Learning handwriting is obsolete. A ton of work for little gain. Everyone uses phone or computer input methods. Hell, I don't even handwrite in English any more.
I think i learned to do the top to bottom strokes of the character then the strokes that go from left to right. Sorry if that doesn't make sense or is wrong its was over 10 years ago and is hard to describe the feeling.
There aren't all that many pieces in all. You will recognize similar parts in many kanji, so if you pay attention, it's not like you will need to memorize something totally random for every character. The whole right side of the first character in your examples is extremely common. You'll learn it.
Also Wiktionary is a website that has the origins of a lot of characters (though there's probably a better one, if anyone knows tell me). If you dig far enough through the parts of a character, you will eventually get to something tangible, if you're that kind of person. I did it for some characters, and it did help me.
The tried and true method for native learners is just writing them a bunch so there's always that.
kanji
This is not Japanese. It's Chinese. Two completely different languages.
It's not at all, you just don't know what you're talking about. I know a lot about Chinese but haven't spent much time learning it. I have spent a long time learning Japanese and so my first instinct to refer to the same set of characters is "kanji". I typed that without thinking about it at all.

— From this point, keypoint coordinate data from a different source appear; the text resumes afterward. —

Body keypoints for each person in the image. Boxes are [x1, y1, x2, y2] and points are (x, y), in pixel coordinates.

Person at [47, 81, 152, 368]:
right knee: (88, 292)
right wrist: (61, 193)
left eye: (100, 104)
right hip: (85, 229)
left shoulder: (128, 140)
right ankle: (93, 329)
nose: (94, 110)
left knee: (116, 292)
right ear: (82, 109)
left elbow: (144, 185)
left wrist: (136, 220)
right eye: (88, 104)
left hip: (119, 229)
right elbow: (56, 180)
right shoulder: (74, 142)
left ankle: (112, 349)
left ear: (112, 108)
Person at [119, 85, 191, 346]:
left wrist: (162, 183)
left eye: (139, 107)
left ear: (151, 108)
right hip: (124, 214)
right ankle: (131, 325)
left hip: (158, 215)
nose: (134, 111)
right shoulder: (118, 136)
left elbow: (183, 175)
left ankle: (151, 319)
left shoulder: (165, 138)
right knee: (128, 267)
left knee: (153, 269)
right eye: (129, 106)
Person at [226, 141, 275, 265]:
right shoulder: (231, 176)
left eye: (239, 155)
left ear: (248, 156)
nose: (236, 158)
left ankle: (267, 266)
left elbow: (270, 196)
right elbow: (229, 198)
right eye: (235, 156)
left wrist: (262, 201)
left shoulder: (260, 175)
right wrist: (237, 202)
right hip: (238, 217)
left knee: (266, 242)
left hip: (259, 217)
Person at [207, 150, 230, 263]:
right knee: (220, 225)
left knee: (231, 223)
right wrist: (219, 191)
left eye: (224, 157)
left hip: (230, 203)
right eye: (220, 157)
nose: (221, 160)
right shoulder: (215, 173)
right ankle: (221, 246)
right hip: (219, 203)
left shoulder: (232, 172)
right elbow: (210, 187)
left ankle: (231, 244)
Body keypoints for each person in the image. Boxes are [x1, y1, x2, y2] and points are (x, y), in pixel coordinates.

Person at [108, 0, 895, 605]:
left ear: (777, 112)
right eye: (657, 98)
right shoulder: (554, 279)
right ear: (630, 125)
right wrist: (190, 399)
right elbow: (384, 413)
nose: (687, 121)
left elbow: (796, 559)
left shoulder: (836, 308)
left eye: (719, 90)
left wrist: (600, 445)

Kanji refers to all Chinese characters. When Japanese people talk about Chinese characters that aren't used in Japanese, they still call them kanji. Kanji and Hanzi are both anglicized forms of the exact same kanji characters: 漢字.

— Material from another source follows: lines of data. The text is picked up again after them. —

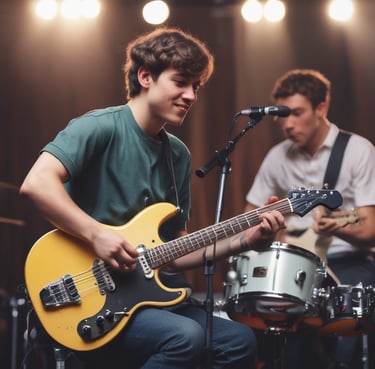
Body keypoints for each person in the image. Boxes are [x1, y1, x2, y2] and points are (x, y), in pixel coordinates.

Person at [20, 27, 286, 369]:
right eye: (181, 82)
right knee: (185, 337)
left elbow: (175, 250)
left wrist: (248, 239)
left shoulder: (177, 155)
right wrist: (97, 235)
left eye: (196, 87)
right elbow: (37, 183)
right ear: (145, 76)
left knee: (239, 341)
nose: (191, 95)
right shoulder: (99, 127)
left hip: (145, 298)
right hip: (88, 299)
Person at [244, 69, 375, 369]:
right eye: (283, 116)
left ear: (321, 109)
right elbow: (248, 214)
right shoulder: (277, 156)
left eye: (297, 113)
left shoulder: (357, 151)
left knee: (348, 313)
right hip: (294, 263)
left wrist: (339, 228)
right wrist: (267, 227)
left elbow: (370, 229)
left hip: (347, 259)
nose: (288, 124)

I think it's kinda weird to call someone else weird when you don't know anything.
No. It's extremely weird to pretend they are not the same thing, because 1) it's obviously wrong, and 2) there's clearly some motivation behind it. This was not about learning Chinese, it was about a set of characters, which China doesn't own, sorry. It's one thing and there are two anglicizations of it.
If you are so concerned about anglicization, stop typing it in latin script and only ever type 漢字, since words can't change, I guess. Then you can pretend it's pronounced however you want.
Also, the last line of your comment contradicts itself. If you want to pretend that the very modern version of one specific Chinese language is all that ever existed, you're going to run into the situation a lot.
Kanji refers to all Chinese characters.
That's where you're wrong, Bucko.
I typed that without thinking about it at all.
There's your problem, right there.
Kanji are Japanese characters. They are fundamentally different from Chinese characters. Calling Chinese characters "kanji" is wrong.
There are far fewer Japanese characters in the 2,136 in the jōyō kanji. That's all? You need 5,000 Chinese characters (called hanzi) to read a newspaper. Moreover Japanese never went through the simplification process of 1965 like Chinese did. The current list of standard Chinese characters contains 8,105 hanzi. Never call hanzi "kanji" again.
Wow, cute essay, hope you get an A on it.
Still doesn't have anything to do with what "kanji" means lol
Kanji refers to Japanese characters, which are distinct and different from hanzi, Chinese characters. Seriously, there isn't much overlap between them. What I can't figure out is that if you've studied...you obviously know this. So why the weird take?